En effet, la loi n°10 de l’année 2018 stipule que le ministère de l’Education a mis en place un programme d’intégration pour les enfants handicapés et les différents types d’autisme dans les écoles. Les écoles publiques n’appliquent pas la loi malgré son entrée en vigueur. Le hashtag « le droit de Nouh à l’éducation » soutient Nouh, un enfant autiste de 8 ans qui n’a pas trouvé d’école publique qui veut bien l’accepter. Ceci a soulevé des discussions sur les réseaux de communication sociale autour de la question : pourquoi un tel enfant atteint de troubles du spectre autistique est-il privé de ses chances d’accès à l’éducation ? « Et même si les parents arrivent à dissimuler que leur enfant est autiste, l’envoyer à l’école est inutile car il n’y a ni de programmes ni d’intérêt accordés à ces enfants », a dit sa grand-mère lors d’une interview sur la chaîne BBC.
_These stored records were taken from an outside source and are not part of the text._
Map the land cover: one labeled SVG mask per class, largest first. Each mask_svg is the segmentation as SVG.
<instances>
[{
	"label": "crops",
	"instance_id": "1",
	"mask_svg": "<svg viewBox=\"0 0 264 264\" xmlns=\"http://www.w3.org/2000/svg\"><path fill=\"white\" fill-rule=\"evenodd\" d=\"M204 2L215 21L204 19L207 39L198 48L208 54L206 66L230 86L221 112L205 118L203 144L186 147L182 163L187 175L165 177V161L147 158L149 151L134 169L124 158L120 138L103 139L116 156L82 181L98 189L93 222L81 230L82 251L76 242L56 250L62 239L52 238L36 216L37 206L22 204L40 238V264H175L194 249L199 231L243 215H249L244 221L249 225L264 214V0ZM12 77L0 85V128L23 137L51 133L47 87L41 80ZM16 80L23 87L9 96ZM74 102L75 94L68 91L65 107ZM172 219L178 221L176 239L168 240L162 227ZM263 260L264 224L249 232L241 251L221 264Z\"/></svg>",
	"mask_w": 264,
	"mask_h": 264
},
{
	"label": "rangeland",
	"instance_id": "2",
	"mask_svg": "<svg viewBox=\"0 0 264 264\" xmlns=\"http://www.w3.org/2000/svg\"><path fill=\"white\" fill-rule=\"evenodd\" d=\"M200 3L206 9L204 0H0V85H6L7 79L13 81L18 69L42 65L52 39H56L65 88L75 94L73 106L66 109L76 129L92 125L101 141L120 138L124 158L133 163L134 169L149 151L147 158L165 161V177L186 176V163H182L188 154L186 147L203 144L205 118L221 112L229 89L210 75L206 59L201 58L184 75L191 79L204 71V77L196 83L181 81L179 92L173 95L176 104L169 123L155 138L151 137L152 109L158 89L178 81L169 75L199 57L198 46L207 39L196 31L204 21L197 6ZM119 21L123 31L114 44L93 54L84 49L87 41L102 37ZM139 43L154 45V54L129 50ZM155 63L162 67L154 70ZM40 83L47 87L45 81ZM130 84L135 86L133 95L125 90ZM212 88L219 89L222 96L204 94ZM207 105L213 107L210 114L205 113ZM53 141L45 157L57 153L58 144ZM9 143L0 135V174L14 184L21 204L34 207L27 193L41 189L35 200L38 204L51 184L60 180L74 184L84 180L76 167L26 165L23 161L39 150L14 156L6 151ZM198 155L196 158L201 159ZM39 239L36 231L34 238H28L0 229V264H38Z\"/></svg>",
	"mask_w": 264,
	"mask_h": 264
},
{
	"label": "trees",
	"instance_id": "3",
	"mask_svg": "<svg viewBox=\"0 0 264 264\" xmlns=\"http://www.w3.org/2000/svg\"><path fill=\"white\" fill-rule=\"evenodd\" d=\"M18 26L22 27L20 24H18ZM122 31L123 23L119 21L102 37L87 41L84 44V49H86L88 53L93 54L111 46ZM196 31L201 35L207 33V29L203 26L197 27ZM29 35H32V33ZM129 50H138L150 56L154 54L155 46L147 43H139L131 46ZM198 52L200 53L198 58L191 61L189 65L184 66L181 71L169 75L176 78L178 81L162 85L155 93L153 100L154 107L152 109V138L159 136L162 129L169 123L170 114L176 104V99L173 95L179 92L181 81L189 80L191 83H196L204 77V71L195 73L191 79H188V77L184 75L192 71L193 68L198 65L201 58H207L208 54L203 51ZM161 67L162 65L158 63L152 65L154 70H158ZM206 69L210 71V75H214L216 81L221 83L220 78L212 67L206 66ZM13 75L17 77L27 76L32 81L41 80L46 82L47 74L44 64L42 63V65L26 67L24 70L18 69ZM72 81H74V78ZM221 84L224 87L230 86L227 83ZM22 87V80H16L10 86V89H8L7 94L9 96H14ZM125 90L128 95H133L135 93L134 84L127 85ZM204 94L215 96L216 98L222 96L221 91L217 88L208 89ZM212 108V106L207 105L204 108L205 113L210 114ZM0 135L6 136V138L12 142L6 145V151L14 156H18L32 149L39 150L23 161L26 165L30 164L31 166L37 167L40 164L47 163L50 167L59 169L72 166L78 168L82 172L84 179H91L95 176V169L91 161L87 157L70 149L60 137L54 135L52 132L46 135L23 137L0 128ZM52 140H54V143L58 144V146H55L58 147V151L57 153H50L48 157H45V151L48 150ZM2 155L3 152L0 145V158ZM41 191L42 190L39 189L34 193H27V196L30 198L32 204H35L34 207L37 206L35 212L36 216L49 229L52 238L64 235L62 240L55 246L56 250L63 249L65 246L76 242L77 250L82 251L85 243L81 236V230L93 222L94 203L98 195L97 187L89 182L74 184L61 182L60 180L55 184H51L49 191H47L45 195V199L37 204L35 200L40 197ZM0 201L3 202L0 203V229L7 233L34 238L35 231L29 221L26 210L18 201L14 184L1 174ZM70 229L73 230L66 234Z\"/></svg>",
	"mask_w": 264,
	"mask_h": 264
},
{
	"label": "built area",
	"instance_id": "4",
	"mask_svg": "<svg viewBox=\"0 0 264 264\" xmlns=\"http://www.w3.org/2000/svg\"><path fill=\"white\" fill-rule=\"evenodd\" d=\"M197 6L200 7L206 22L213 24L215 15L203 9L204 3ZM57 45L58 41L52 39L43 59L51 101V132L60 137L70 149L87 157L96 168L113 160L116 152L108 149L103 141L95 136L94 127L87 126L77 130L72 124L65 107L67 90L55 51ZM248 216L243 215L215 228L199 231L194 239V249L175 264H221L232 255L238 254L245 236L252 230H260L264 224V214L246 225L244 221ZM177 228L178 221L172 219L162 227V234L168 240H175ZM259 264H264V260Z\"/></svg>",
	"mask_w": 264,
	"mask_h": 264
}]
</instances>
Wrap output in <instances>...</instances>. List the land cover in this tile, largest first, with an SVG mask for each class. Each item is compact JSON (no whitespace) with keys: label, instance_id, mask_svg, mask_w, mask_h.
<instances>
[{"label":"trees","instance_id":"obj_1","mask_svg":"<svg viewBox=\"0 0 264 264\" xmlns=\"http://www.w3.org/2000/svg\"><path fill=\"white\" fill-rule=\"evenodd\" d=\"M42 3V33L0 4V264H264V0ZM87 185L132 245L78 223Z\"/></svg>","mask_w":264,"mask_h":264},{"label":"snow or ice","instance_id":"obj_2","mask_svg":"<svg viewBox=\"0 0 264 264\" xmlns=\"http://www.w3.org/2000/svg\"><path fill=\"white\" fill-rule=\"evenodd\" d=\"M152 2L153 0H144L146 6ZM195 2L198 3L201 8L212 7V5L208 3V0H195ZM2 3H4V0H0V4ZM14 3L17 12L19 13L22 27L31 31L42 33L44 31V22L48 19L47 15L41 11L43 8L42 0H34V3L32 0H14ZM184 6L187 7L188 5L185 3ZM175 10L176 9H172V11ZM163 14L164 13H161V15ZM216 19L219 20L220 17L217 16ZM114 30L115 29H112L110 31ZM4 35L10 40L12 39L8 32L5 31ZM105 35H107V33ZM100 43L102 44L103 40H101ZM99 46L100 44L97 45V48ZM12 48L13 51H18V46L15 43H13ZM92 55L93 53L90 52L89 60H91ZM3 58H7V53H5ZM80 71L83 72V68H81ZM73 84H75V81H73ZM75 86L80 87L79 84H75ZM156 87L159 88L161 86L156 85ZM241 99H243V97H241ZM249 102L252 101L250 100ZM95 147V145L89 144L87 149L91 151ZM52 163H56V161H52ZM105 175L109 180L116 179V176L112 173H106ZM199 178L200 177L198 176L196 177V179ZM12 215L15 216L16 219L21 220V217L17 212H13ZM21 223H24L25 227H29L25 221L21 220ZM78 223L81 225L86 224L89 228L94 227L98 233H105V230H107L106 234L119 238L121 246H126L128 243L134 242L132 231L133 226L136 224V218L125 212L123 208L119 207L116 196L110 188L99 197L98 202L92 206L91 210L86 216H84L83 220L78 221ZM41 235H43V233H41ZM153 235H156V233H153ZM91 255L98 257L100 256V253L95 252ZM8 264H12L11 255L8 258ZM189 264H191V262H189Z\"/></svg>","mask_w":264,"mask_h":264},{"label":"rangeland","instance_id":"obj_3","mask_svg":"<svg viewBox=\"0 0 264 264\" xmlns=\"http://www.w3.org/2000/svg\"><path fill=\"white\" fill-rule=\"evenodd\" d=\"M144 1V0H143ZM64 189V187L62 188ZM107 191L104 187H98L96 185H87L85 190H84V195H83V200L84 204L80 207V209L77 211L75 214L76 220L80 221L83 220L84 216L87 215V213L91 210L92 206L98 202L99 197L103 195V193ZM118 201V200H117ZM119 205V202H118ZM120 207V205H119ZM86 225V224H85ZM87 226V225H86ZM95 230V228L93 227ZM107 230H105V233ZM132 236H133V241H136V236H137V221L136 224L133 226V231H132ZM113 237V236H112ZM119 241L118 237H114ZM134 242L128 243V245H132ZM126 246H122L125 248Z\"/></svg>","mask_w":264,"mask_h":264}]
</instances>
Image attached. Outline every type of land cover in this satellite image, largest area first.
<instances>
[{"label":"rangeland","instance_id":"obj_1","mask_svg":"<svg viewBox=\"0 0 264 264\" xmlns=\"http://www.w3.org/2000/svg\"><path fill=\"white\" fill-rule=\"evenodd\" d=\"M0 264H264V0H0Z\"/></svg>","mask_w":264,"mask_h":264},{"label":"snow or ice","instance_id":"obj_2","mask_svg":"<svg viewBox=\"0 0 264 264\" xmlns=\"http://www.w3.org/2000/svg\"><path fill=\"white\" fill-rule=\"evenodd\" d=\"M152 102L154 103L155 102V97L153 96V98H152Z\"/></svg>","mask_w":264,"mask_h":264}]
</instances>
En quête de programmes adaptés

Mais les parents ne trouvent pas de programmes unifiés pour les autistes. « Le problème est l’absence d’un système qui gère les différents services présentés à l’autiste, tels que l’éducation, les entraînements sportifs ou les soins médicaux. C’est aux parents de s’occuper de tout du début jusqu’à la fin et de soutenir leurs enfants autistes », affirme Mohamad, père de Marwan, 23 ans. Il se souvient qu’il y a quelques années, suite à un feuilleton qui a abordé le problème de l’autisme, une association est apparue à la télé pour annoncer qu’elle possède un programme pour la réhabilitation et l’inclusion sociale de ces enfants. En rentrant dans les détails de la fiche d’adhésion, le père de Marwan a découvert qu’il fallait payer environ 50 000 L.E. par an. « J’ai travaillé indépendamment en sélectionnant les services qui améliorent le cas de mon fils sans m’attarder aux conditions de son handicap », précise Mohamad. Il appelle à la nécessité de fournir des services gratuits pour que les enfants autistes puissent s’épanouir. Il cite l’exemple de l’Université allemande en Egypte (GUC) qui ouvre ses ateliers gratuitement à la formation des autistes, mais à condition d’adhérer à l’une des associations ayant signé des protocoles de coopération avec cette université. Et si l’autiste n’a pas de bulletin d’adhésion, il ne peut pas avoir accès à la formation programmée par l’Université allemande.

2018, l’année des handicapés

Par ailleurs, l’Etat avait consacré 2018 comme étant l’année des handicapés. « Avant, on a milité pour les droits des autistes qui étaient inconnus pour les autres, mais aujourd’hui, l’Etat s’est rendu compte de l’importance d’aborder leurs défis en écoutant leurs échecs et leurs réussites et, par conséquent, les gens ne sont plus agressifs comme avant en les voyant dans les rues », dit Mona, mère d’un jeune autiste. Cet intérêt de l’Etat s’est poursuivi en dotant les handicapés d’une carte de services complémentaires qui donne des avantages dans l’éducation, le travail, l’exonération douanière pour les voitures équipées, les prothèses et les outillages spécifiques. Autres avantages : la réduction des billets de transport et d’autres protections sociales comme le soutien financier, le logement social et le bénéfice des retraites des deux parents.

De même, l’Etat, à travers une coopération entre le Centre démographique du Caire, le Centre national des recherches et les centres de soins de santé primaires du ministère de la Santé, élabore un recensement des cas d’autisme en Egypte. L’objectif étant de savoir où l’on est pour mieux agir. Et ce, à travers plusieurs étapes. Premièrement, transférer les cas suspects aux centres sanitaires concernés et, deuxièmement, établir un diagnostic précis. Après quoi les experts du Centre national des recherches se réfèrent au manuel diagnostique et statistique des troubles mentaux et à l’échelle d’évaluation de l’autisme infantile (CARS). Il est en effet possible de faire des analyses précises pour évaluer le niveau d’autisme, ainsi que son impact sur les capacités cognitives, linguistiques et motrices de l’enfant. Il est aussi nécessaire d’évaluer les caractéristiques socio-émotionnelles et comportementales dans le processus d’adaptation sociale.